(Source records Opens)
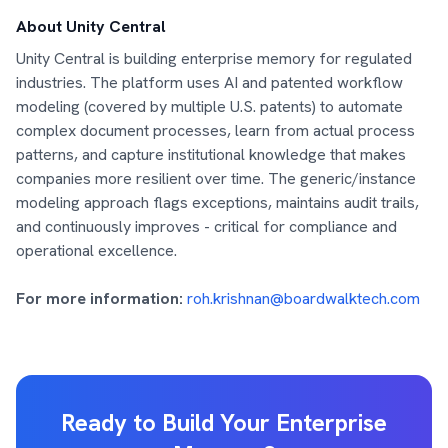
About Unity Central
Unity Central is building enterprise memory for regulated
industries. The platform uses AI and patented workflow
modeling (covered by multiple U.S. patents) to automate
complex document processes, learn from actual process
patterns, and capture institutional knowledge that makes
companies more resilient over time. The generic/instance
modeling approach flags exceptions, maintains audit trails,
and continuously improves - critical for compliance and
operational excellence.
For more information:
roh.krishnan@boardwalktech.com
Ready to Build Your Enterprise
(Source records Closes)
(Source records Opens)
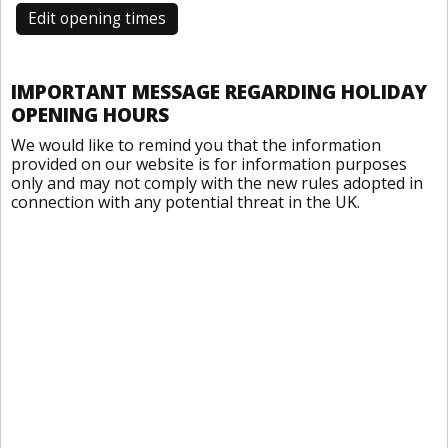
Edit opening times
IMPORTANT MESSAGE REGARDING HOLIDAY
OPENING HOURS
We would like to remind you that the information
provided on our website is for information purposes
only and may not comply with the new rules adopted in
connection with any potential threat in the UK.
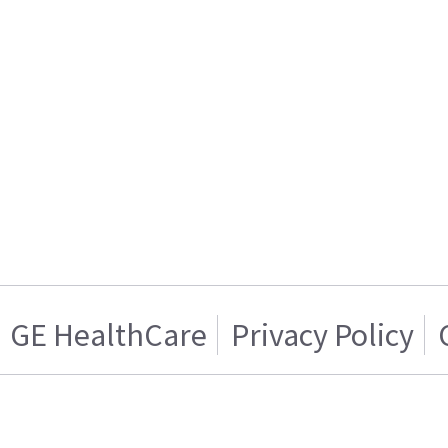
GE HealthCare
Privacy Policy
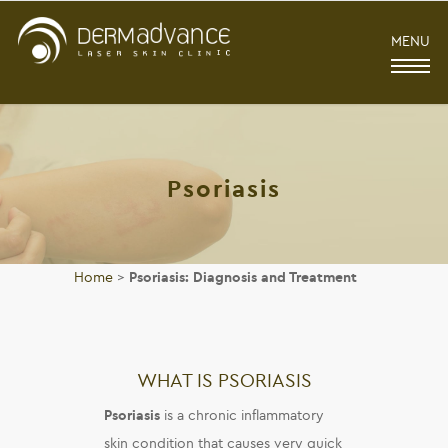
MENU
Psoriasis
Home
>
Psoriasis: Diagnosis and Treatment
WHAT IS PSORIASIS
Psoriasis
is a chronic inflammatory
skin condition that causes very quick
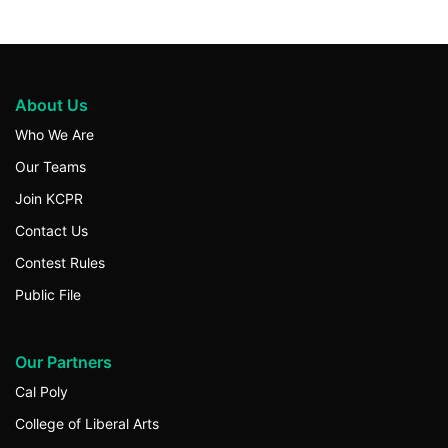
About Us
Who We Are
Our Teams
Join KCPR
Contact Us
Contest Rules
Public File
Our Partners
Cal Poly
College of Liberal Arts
(Source records Closes)
What is being asked
From the entries above, give again exactly the lines running from the line with "About Unity Central" to the line with "Ready to Build Your Enterprise"; include both of those lines.

Answer space
About Unity Central
Unity Central is building enterprise memory for regulated
industries. The platform uses AI and patented workflow
modeling (covered by multiple U.S. patents) to automate
complex document processes, learn from actual process
patterns, and capture institutional knowledge that makes
companies more resilient over time. The generic/instance
modeling approach flags exceptions, maintains audit trails,
and continuously improves - critical for compliance and
operational excellence.
For more information:
roh.krishnan@boardwalktech.com
Ready to Build Your Enterprise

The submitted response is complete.